• [Provided entries]:

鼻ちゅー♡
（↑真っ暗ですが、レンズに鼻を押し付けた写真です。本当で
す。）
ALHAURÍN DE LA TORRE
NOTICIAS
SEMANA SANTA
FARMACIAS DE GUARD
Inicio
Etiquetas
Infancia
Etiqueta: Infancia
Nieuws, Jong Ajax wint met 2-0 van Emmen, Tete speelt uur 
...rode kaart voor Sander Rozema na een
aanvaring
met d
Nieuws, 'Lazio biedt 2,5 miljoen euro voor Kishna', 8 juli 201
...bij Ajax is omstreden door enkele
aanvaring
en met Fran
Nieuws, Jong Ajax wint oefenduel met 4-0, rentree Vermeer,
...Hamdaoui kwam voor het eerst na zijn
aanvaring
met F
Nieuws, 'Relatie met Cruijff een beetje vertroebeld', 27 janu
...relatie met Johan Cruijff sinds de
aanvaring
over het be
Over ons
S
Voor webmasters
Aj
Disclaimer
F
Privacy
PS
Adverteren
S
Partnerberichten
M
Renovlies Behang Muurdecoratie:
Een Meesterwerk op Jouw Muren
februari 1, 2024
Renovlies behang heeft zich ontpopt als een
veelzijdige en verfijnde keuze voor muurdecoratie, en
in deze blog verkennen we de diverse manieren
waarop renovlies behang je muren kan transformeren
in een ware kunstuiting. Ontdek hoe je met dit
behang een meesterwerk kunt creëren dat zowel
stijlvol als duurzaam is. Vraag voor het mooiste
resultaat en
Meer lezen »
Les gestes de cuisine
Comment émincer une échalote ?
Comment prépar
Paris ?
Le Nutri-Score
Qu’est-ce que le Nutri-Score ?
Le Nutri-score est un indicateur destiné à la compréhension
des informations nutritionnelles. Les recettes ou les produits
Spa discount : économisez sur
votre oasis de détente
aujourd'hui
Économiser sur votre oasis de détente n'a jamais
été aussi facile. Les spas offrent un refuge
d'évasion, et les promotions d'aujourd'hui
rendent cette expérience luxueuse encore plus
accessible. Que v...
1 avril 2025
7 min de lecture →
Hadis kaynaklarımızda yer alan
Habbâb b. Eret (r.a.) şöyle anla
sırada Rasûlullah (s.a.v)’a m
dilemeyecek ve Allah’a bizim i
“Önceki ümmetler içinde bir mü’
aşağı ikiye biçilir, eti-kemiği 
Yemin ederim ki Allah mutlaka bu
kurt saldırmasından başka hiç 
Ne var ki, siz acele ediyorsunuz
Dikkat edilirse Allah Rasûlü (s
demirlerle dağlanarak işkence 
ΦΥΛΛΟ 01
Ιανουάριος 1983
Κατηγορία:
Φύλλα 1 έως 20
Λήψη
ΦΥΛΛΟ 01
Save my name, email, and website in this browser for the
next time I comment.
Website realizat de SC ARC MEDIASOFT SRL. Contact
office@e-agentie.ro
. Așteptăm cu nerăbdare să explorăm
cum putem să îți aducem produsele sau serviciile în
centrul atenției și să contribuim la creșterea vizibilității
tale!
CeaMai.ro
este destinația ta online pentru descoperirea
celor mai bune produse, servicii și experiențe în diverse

• [Exercise objective]: The full set of entries has to be duplicated precisely.

• [Response for this exercise]:
鼻ちゅー♡
（↑真っ暗ですが、レンズに鼻を押し付けた写真です。本当で
す。）
ALHAURÍN DE LA TORRE
NOTICIAS
SEMANA SANTA
FARMACIAS DE GUARD
Inicio
Etiquetas
Infancia
Etiqueta: Infancia
Nieuws, Jong Ajax wint met 2-0 van Emmen, Tete speelt uur 
...rode kaart voor Sander Rozema na een
aanvaring
met d
Nieuws, 'Lazio biedt 2,5 miljoen euro voor Kishna', 8 juli 201
...bij Ajax is omstreden door enkele
aanvaring
en met Fran
Nieuws, Jong Ajax wint oefenduel met 4-0, rentree Vermeer,
...Hamdaoui kwam voor het eerst na zijn
aanvaring
met F
Nieuws, 'Relatie met Cruijff een beetje vertroebeld', 27 janu
...relatie met Johan Cruijff sinds de
aanvaring
over het be
Over ons
S
Voor webmasters
Aj
Disclaimer
F
Privacy
PS
Adverteren
S
Partnerberichten
M
Renovlies Behang Muurdecoratie:
Een Meesterwerk op Jouw Muren
februari 1, 2024
Renovlies behang heeft zich ontpopt als een
veelzijdige en verfijnde keuze voor muurdecoratie, en
in deze blog verkennen we de diverse manieren
waarop renovlies behang je muren kan transformeren
in een ware kunstuiting. Ontdek hoe je met dit
behang een meesterwerk kunt creëren dat zowel
stijlvol als duurzaam is. Vraag voor het mooiste
resultaat en
Meer lezen »
Les gestes de cuisine
Comment émincer une échalote ?
Comment prépar
Paris ?
Le Nutri-Score
Qu’est-ce que le Nutri-Score ?
Le Nutri-score est un indicateur destiné à la compréhension
des informations nutritionnelles. Les recettes ou les produits
Spa discount : économisez sur
votre oasis de détente
aujourd'hui
Économiser sur votre oasis de détente n'a jamais
été aussi facile. Les spas offrent un refuge
d'évasion, et les promotions d'aujourd'hui
rendent cette expérience luxueuse encore plus
accessible. Que v...
1 avril 2025
7 min de lecture →
Hadis kaynaklarımızda yer alan
Habbâb b. Eret (r.a.) şöyle anla
sırada Rasûlullah (s.a.v)’a m
dilemeyecek ve Allah’a bizim i
“Önceki ümmetler içinde bir mü’
aşağı ikiye biçilir, eti-kemiği 
Yemin ederim ki Allah mutlaka bu
kurt saldırmasından başka hiç 
Ne var ki, siz acele ediyorsunuz
Dikkat edilirse Allah Rasûlü (s
demirlerle dağlanarak işkence 
ΦΥΛΛΟ 01
Ιανουάριος 1983
Κατηγορία:
Φύλλα 1 έως 20
Λήψη
ΦΥΛΛΟ 01
Save my name, email, and website in this browser for the
next time I comment.
Website realizat de SC ARC MEDIASOFT SRL. Contact
office@e-agentie.ro
. Așteptăm cu nerăbdare să explorăm
cum putem să îți aducem produsele sau serviciile în
centrul atenției și să contribuim la creșterea vizibilității
tale!
CeaMai.ro
este destinația ta online pentru descoperirea
celor mai bune produse, servicii și experiențe în diverse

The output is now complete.